Jünger sobre Quevedo


Berlín, 28 de mayo de 1984

Con gran deleite, terminado esta noche Historia de la vida del buscón llamado don Pablos, de Francisco de Quevedo.

La célebre obra ha aparecido en Klett-Cotta, en una nueva traducción que debemos a Wilhelm Muster; la he leído como si la hubiera descubierto ahora. Muster dice con excesiva modestia: “Si pudiera traspasar al alemán sólo una parte de lo que contiene cada giro, cada frase, ya me daría por satisfecho”.

En cualquier caso él ha sabido captar el espíritu de la época como ninguno de sus numerosos predecesores. Cita un comentario del escritor Valle-Inclán: “España es una deformación grotesca de la civilización europea”.

Aunque lo haya dicho un español, podría discutirse: si pienso en Goya, “grotesca” me parecería más adecuado que “deformación”. España y Rusia están situadas en la periferia; no es casualidad que Napoleón fracasara en ambas. En cambio, el papel de Inglaterra podría considerarse como regulador.
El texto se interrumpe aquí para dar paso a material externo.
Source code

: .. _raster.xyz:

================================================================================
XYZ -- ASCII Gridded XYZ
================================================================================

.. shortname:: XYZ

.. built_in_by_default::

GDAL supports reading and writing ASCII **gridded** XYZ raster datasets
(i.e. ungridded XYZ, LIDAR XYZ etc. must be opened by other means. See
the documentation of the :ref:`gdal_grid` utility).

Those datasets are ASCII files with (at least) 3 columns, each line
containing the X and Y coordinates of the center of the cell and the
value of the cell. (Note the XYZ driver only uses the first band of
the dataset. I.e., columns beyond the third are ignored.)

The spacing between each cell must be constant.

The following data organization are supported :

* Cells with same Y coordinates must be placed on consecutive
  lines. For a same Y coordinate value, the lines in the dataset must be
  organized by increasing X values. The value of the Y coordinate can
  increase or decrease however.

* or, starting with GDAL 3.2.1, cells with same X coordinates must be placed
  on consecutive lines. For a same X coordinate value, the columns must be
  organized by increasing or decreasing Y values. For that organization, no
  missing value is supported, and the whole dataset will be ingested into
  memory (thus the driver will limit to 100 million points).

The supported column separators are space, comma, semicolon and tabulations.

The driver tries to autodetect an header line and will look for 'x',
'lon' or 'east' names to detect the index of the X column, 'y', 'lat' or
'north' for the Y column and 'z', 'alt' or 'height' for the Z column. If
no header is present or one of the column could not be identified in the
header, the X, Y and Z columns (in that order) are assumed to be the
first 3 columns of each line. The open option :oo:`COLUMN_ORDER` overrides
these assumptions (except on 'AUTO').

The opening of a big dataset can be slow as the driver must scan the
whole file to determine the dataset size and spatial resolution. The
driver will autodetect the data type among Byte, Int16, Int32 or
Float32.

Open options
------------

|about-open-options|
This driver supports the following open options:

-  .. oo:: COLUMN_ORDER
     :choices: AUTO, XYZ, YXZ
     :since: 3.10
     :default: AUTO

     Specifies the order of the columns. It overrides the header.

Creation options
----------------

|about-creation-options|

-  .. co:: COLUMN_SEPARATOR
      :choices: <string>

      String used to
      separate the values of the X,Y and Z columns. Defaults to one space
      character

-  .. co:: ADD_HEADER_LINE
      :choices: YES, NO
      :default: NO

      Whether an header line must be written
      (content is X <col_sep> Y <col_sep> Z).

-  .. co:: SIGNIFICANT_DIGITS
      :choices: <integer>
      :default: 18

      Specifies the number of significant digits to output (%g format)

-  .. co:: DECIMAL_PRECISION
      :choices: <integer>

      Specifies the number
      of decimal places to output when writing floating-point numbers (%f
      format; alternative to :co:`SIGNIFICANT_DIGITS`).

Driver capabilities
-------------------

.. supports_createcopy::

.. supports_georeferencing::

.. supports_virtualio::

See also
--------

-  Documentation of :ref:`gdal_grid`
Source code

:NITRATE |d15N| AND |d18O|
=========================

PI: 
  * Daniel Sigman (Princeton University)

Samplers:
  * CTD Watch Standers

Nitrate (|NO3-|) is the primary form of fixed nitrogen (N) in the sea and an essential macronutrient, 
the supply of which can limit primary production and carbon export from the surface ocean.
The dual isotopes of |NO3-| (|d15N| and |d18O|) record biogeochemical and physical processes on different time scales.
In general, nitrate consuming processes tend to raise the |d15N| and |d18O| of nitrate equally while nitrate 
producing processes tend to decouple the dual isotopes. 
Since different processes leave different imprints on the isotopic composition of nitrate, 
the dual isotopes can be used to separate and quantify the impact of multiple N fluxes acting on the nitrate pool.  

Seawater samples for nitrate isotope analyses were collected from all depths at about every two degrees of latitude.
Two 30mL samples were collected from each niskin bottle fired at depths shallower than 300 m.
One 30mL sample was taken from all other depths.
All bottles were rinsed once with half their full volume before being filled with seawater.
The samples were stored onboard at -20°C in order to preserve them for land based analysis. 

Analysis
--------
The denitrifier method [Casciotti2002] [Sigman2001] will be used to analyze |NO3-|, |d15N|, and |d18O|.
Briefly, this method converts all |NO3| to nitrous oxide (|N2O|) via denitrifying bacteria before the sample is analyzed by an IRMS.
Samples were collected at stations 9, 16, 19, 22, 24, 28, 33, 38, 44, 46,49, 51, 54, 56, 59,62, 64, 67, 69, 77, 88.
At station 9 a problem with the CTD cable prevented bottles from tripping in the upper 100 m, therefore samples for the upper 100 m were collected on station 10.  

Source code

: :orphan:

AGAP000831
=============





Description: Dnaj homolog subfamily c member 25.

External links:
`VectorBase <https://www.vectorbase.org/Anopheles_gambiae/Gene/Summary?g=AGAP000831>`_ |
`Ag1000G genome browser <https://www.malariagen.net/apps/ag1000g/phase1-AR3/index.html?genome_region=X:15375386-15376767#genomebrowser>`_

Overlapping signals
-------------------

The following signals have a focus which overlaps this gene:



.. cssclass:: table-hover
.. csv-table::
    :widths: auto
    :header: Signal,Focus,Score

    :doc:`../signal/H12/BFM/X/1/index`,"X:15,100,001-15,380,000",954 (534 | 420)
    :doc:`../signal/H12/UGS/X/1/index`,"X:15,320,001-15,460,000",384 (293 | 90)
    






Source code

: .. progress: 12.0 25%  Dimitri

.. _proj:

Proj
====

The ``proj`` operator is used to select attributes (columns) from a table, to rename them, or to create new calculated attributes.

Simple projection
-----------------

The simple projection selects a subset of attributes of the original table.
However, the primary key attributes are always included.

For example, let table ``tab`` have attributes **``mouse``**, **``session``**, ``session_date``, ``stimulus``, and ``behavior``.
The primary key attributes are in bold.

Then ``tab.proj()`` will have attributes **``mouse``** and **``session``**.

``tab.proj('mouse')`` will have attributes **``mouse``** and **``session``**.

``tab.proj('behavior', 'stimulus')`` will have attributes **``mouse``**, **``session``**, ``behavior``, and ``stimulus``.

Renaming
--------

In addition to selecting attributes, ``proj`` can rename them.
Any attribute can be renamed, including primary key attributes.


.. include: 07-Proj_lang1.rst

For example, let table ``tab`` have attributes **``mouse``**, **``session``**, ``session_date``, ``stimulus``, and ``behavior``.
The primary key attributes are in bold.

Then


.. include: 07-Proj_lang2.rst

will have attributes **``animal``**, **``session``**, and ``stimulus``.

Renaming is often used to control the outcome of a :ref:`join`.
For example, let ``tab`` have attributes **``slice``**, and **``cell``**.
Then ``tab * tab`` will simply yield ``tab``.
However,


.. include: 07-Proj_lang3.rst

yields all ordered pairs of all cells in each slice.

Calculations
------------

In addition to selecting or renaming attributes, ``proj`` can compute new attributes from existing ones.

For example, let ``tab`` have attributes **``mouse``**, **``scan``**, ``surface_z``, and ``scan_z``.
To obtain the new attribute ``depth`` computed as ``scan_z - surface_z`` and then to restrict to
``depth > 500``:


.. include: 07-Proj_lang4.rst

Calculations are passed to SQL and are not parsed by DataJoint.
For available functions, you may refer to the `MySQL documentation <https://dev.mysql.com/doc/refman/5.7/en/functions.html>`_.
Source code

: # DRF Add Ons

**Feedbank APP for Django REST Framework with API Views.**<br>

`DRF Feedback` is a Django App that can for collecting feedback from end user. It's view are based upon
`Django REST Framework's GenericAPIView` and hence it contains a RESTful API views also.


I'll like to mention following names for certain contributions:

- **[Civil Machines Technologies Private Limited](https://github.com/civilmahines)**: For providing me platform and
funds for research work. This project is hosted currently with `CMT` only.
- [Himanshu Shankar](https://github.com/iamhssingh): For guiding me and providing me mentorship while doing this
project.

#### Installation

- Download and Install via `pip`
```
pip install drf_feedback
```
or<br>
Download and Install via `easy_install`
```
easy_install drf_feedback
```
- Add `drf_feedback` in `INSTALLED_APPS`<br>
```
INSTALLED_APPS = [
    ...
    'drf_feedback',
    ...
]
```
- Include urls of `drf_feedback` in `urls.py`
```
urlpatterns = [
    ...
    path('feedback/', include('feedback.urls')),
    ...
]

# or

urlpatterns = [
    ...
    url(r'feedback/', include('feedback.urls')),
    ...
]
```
El autor, ya describa a un pícaro o a un caballero, ha de sostener las opiniones de sus personajes, mientras que su posterior traductor debe superar una distancia mayor aún: la que lo separa del pasado. Aquí, por ejemplo, de una época en la que la Inquisición se tenía por peligrosa, sí, pero no por criminal, y la pobreza por más ignominiosa que el crimen.

¿Qué es cómico? Ante todo, por desgracia, los golpes, sobre todo cuando son inmerecidos, cuando se dan por equivocación. El Quijote es una continua andanada de golpes, y en Quevedo también hay abundancia de palos. Asimismo, el hambre y la pobreza tampoco brillan por su ausencia, aunque se habla de ellas más detalladamente en el Lazarillo. “Alquilé una mula y salíme de la posada, adonde no tenía que sacar más de mi sombra.”

Fuertes imágenes. El tío de Pablo es verdugo, o sea, un “jinete de gaznates”; un feo mulato, maestro de esgrima de profesión, tiene “una daga con más rejas que un locutorio de monjas”.

En una invitación: “Tal destrozo como yo hice en el ante no lo hiciera una bala en el de un coleto. Vino la olla, y comímela toda en dos bocados, sin malicia; pero con priesa tan fiera que parecía que aun entre los dientes no la tenía bien segura. Dios es mi padre, que no come un cuerpo más presto el montón de la Antigua de Valladolid –que le deshace en veinticuatro horas– que yo despaché el ordinario…”, y así sucesivamente.

Como don Pablos no quiere a las mujeres “para consejeras ni bufonas, sino para acostarme con ellas, y si son feas o discretas es lo mismo que acostarse… con un libro, procúrolas de buenas partes para el arte de las ofensas…”.


ERNST JÜNGER, Pasados los setenta III. Diarios (1981-1985), Tusquets, Barcelona, 2007, traducción de Carmen Gauger, págs. 321 y 322.